I've forgotten what I knew in a former life about `find' (which is a language
unto itself!), but perhaps someone else can give you a precise incantation.

Someone else also mentioned Dired X. It lets you omit files with certain
extensions. But that does not affect what `find' sees; it affects only what
Dired sees. It can perhaps be useful once `find-dired' has gathered files into a
Dired buffer (to let you omit some of them), but I don't think it will help
prevent `find-dired' from finding certain files.

> traverselisp.el do that and you can setup a list of files to ignore in
> `traverse-ignore-files'. You can put a plain name of file, a regexp
> matching file-name, or an extension of file in this list.
> You can match also only certain types of files or ext files.
> Traverselisp have also an anything extension that list files 
> recursively in current-dir (with same options).
> See in emacswiki: traverselisp.el anything-traverse.el Anything

You can also use Icicles to do what you want.
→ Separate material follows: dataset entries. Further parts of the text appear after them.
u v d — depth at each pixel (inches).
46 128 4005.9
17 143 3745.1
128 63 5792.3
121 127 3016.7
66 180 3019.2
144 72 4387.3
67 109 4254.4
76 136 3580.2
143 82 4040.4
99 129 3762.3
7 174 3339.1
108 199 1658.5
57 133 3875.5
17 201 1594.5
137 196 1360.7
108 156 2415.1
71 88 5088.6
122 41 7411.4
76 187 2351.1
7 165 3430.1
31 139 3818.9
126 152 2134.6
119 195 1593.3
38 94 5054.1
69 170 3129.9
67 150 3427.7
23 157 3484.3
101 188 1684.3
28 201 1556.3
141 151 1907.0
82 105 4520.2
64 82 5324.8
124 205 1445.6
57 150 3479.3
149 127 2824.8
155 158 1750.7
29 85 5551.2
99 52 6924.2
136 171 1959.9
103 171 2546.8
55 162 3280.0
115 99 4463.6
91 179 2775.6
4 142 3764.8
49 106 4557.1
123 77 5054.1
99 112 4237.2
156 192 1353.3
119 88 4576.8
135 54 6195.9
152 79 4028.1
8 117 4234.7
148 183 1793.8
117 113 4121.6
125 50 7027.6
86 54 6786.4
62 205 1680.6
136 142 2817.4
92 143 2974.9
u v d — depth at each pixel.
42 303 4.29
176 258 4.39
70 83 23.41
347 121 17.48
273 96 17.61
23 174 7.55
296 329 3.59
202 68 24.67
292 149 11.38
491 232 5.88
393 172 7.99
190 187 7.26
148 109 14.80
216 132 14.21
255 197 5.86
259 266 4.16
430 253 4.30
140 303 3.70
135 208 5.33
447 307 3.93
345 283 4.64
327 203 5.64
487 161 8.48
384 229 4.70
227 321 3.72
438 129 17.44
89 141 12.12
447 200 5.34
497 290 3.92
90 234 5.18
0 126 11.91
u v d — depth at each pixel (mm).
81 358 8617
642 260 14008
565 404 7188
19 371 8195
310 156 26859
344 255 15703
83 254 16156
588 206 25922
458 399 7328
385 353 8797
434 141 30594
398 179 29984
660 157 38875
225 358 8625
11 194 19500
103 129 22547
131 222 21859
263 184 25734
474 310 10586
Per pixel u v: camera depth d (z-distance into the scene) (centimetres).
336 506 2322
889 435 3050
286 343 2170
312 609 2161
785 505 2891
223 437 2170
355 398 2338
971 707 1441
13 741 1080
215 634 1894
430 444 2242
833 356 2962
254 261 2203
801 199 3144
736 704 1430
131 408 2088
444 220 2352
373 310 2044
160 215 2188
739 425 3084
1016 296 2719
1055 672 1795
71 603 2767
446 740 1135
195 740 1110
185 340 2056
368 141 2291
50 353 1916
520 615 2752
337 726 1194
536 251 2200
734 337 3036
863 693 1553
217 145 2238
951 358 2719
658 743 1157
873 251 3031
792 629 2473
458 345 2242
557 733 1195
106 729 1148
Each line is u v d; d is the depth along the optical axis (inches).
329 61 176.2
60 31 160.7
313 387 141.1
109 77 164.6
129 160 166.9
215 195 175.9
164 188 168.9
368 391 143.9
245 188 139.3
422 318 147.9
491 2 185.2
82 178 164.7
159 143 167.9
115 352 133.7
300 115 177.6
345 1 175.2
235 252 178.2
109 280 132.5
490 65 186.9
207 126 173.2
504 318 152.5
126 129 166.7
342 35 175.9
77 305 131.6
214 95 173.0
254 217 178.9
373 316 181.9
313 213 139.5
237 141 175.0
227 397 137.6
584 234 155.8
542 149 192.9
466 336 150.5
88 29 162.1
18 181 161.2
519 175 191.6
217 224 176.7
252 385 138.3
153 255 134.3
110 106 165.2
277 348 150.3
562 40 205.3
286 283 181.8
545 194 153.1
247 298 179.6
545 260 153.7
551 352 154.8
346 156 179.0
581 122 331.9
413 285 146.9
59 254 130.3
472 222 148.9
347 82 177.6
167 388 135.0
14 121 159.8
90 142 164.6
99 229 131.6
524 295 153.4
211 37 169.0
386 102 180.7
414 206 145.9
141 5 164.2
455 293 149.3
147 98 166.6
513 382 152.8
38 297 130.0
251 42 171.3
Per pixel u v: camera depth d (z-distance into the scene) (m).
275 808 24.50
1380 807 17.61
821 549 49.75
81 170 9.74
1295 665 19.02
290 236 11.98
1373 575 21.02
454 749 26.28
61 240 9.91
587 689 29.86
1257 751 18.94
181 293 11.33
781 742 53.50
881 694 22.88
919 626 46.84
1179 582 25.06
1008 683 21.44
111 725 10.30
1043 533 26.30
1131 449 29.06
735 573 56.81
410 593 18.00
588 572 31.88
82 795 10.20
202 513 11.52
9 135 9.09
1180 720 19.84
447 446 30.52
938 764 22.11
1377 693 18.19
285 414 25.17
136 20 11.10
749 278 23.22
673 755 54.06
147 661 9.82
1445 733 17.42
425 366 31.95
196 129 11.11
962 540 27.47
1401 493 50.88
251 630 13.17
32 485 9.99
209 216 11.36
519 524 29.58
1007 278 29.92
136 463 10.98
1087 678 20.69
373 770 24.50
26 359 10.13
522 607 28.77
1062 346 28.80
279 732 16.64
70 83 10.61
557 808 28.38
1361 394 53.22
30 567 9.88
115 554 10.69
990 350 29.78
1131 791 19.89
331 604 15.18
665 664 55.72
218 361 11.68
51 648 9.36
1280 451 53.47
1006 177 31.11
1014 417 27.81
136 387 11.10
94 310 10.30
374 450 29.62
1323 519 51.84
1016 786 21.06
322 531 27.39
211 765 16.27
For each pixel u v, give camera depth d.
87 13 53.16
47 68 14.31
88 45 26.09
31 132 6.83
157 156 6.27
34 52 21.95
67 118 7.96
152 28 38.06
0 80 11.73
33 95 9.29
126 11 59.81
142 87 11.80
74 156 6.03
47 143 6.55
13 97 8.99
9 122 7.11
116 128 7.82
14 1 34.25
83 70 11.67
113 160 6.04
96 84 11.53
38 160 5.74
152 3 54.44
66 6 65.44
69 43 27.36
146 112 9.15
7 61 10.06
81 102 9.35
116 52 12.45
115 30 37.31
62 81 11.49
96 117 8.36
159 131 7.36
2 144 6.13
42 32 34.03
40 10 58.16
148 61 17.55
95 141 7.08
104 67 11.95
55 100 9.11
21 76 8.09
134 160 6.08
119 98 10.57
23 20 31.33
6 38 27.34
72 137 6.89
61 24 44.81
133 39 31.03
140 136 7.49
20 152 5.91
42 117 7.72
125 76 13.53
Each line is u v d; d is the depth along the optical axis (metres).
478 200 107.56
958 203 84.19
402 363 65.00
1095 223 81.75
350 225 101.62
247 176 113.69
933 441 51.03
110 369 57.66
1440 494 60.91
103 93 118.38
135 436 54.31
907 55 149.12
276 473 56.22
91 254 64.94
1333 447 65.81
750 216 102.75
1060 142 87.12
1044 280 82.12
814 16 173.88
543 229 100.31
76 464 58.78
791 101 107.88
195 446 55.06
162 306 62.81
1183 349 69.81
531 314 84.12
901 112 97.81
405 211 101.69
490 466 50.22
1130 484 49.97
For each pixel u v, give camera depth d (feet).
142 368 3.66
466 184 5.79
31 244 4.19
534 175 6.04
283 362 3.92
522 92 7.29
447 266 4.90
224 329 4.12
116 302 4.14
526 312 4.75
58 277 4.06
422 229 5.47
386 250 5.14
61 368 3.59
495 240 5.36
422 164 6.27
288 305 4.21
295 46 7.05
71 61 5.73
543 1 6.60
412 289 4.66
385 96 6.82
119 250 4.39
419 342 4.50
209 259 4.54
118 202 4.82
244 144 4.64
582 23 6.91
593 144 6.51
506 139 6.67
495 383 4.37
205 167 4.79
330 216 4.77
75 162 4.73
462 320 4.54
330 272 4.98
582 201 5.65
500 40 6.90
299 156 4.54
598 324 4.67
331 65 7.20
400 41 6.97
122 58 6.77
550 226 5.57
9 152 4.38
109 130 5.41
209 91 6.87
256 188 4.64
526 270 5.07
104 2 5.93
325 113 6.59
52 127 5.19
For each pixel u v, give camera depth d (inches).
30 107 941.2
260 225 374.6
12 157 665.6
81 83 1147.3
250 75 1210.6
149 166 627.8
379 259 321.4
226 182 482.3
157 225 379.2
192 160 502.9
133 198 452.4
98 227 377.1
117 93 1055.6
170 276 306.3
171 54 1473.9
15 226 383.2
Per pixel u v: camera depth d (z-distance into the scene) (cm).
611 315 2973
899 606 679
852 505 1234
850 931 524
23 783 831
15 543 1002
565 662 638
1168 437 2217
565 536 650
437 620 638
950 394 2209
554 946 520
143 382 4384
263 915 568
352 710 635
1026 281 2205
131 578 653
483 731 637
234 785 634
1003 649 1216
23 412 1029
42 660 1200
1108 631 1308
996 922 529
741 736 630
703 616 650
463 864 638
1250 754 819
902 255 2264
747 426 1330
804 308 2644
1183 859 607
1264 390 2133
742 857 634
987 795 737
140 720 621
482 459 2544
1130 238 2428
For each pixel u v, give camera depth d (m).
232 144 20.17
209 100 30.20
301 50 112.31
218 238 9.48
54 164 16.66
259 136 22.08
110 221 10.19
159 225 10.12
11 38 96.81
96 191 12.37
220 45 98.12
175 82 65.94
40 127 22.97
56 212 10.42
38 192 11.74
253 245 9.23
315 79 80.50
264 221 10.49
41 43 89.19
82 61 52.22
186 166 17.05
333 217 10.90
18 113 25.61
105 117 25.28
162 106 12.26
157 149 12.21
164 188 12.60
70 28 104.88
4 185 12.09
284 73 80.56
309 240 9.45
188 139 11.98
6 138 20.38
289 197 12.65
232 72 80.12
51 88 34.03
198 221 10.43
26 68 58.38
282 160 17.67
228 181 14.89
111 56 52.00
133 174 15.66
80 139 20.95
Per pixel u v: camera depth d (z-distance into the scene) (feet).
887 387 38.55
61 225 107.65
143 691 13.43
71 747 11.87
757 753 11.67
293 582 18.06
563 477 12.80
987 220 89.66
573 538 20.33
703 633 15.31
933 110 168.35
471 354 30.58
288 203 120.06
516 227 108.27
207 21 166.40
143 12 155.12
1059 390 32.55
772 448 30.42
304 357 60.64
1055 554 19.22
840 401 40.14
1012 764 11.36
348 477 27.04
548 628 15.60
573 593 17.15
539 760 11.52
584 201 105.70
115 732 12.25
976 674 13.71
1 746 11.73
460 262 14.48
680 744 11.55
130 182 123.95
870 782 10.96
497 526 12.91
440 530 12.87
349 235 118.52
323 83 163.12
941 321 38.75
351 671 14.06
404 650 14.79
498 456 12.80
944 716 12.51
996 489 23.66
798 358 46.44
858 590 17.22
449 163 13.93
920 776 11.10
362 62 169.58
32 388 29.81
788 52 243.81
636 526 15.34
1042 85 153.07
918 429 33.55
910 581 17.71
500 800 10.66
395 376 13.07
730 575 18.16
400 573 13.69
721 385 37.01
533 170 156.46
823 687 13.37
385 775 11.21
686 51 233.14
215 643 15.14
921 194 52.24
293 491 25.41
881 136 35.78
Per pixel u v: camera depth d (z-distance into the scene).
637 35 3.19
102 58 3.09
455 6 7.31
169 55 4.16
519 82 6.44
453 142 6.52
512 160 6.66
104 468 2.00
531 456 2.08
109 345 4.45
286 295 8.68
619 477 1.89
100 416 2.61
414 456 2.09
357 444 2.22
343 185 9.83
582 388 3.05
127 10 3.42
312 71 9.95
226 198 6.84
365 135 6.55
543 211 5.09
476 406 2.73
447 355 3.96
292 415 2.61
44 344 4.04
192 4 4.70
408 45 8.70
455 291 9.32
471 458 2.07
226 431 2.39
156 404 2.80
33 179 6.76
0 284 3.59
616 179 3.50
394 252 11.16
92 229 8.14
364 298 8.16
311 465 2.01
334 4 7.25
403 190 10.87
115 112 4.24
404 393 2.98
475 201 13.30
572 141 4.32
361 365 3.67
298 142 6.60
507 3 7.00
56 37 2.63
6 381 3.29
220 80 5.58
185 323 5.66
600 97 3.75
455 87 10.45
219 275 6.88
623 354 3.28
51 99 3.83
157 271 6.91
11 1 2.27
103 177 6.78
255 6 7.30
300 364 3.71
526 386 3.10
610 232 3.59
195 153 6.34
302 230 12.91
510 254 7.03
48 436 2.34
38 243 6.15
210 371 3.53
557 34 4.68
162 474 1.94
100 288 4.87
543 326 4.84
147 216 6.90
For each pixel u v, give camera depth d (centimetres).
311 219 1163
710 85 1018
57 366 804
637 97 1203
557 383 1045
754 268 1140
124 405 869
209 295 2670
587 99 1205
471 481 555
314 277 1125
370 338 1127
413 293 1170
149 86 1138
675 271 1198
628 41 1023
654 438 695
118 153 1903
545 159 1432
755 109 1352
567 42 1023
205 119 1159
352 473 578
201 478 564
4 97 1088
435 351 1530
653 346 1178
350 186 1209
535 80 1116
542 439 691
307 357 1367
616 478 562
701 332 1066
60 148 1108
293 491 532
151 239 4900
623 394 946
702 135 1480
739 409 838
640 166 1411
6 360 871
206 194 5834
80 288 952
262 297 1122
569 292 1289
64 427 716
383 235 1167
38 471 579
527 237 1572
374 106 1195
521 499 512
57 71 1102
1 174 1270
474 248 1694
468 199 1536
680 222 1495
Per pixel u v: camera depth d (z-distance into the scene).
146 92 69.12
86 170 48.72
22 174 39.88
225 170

Use `icicle-locate-file'. Type the
file-name pattern you want to match (you can use a regexp). You can match any
parts of the file names, including directory components.

To then eliminate .o and backup files from the matching files, hit `M-SPC' to
also match another pattern. For the second pattern, type `\.o$' (to get just the
.o files), then hit `C-~' to remove those (the .o files) from the list of
candidates. Similarly, to eliminate backup files from the list (the backup
pattern you use depends on your backup naming convention).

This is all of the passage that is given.